Drug abuse jumps after liquor ban in Bihar
Patna: Bihar chief minister Nitish Kumar has not missed an opportunity to showcase the liquor prohibition that he has enforced in the state, but a year after the ban was imposed, a survey conducted by a team of experts showed that cases of substance abuse have increased. After reports of rising cases of drug abuse, the state government has now decided to eliminate all kinds of intoxicants and also enforce strict laws to deal with the menace.
Even Vishal Kiran (name changed), a young theatre actor trying to quit the habit of cannabis smoking, believes that strict rules should be made to eliminate drug abuse in Bihar. Kiran, who was admitted to a renowned rehabilitation centre a month ago, said he “started using cannabis after liquor consumption was prohibited, but it’s hard to quit the habit now”.
Same was the case with 22-year-old Amit (name changed) who instantly missed midnight parties with his college friends after the prohibition and got hooked onto smoking cannabis.

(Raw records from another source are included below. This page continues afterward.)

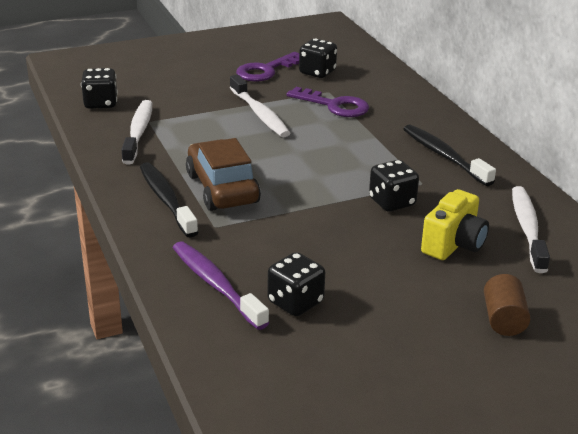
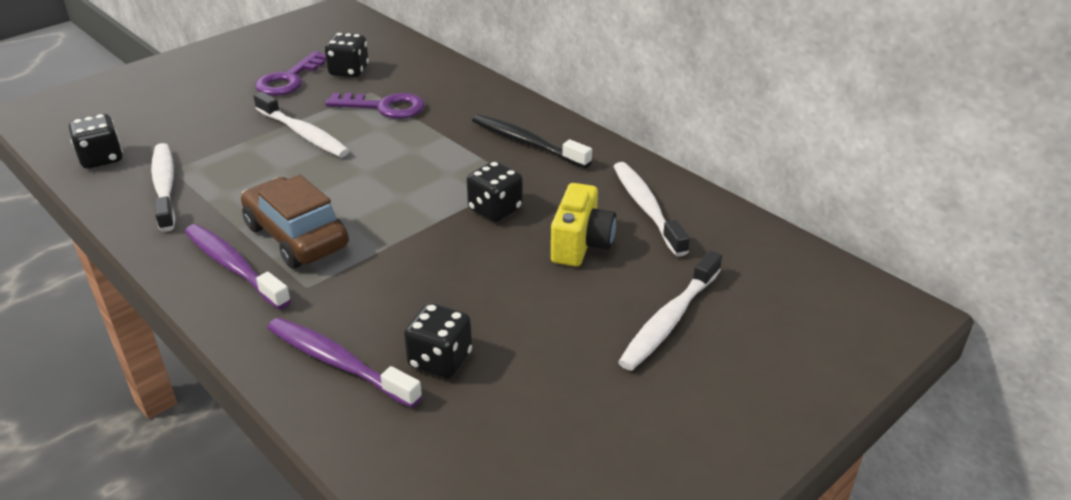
camera: 20 degrees left, 5 degrees up
black toothbrush [140,162,199,238] -> purple toothbrush [185,224,291,309]
brown cylinder [484,274,530,336] -> white toothbrush [618,250,722,371]

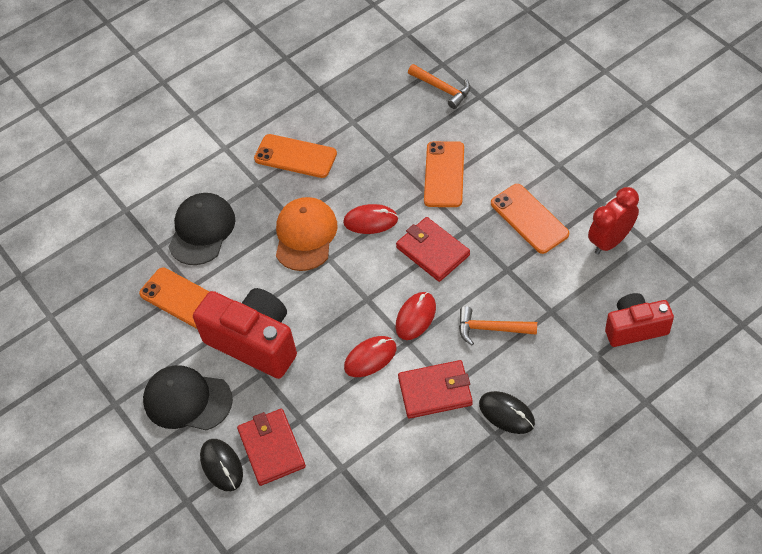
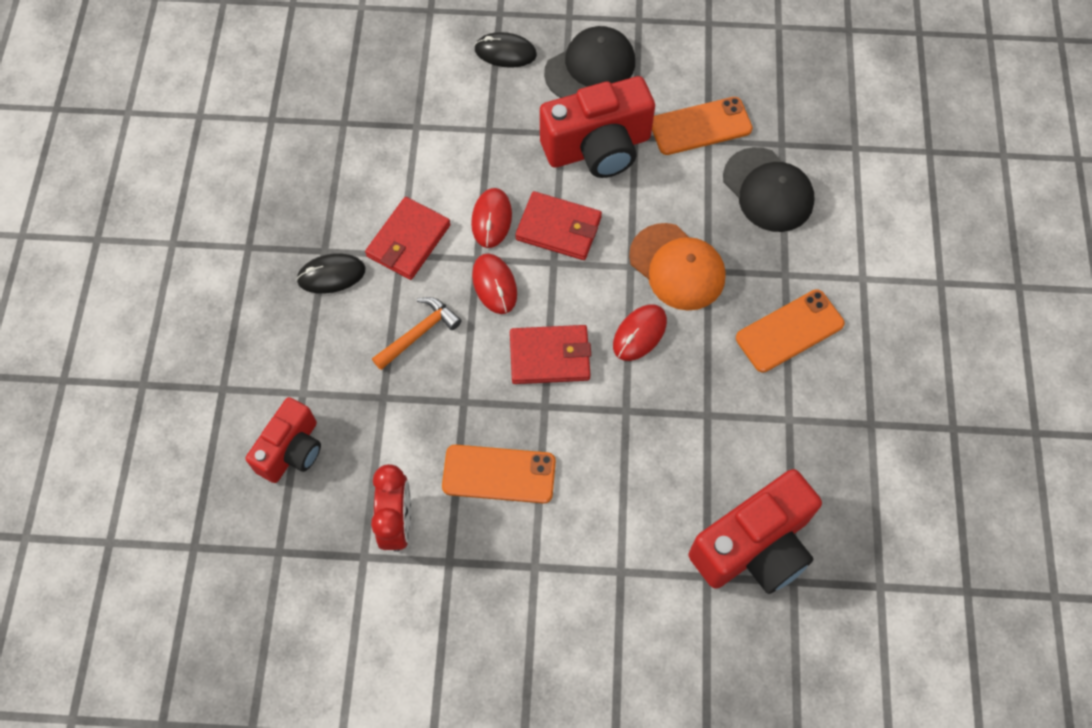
camera: 125 degrees right, 10 degrees up
red wallet [237,409,306,486] -> red wallet moved to [515,191,602,260]
orange hammer [408,64,470,109] -> red camera [688,469,822,594]
orange phone [424,141,464,207] -> none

There are many such patients who are being treated in various rehabilitation centres. A recent study shows that there has been a surge in substance abuse cases after a statewide ban on liquor. Survey reports also show that around 25 per cent cases of drug and substance abuse were recorded within one year between April 2016 and March 2017.
Excise department data shows that after prohibition rules were imposed in the state, 6,674.88 kg bhang, 1,272 kg marijuana and 73.87 acres of opium plantation were seized during various raids. Experts also say that till September last year, de-addiction centres screened around 2,695 cases of alcohol addiction, but now around 25 per cent cases are related to substance abuse.
“Regular raids are being conducted and people involved in the activity are being arrested. We will be able to curb the drug menace very soon,” Aditya Kumar Das, state excise commissioner, told this newspaper.
There are also reports that the state government has now started to communicate with other centres functioning outside Bihar. When asked whether the government has constituted team of doctors who are being trained at NIMHANS in Bengaluru to deal with the situation, Mr Das said, “Even the Centre has been running such programmes, I can only say that we have been successful in banning liquor consumption in the state and we will soon be able to eradicate substance abuse.”
Rakhi Sharma of Disha rehabilitation and deaddiction centre in Patna told this newspaper that the “switch over dependency to drugs, mostly smoking cannabis and the consumption of opium products, have gone up in the last one year”.
She further said that “strict prohibition rules resulted in a drastic fall in liquor consumption, but at the same time, substance abuse has gone up due to a lack of efforts from the officials”.
Figures released by Disha, which runs around six large rehabilitation centres all over the state, showed that within one year the number of patients admitted for treatment was 6,634, out of which 2,469 patients were between 18 to 35 years of age and 2,971 cases were middle-aged men.
According to Pratibha Singh, a senior psychiatrist working for a private deaddiction centre in Patna, “Most patients who come for treatment are youths and middle-aged men.”
She said that the rise in drug abuse in the state was due to the availability of products like cannabis, weeds, inhalants and pain killers. “In rural areas, men who used to spend on liquor are now smoking marijuana in groups and that doesn’t hit their pocket at all. This is where the government’s calculation failed,” she said.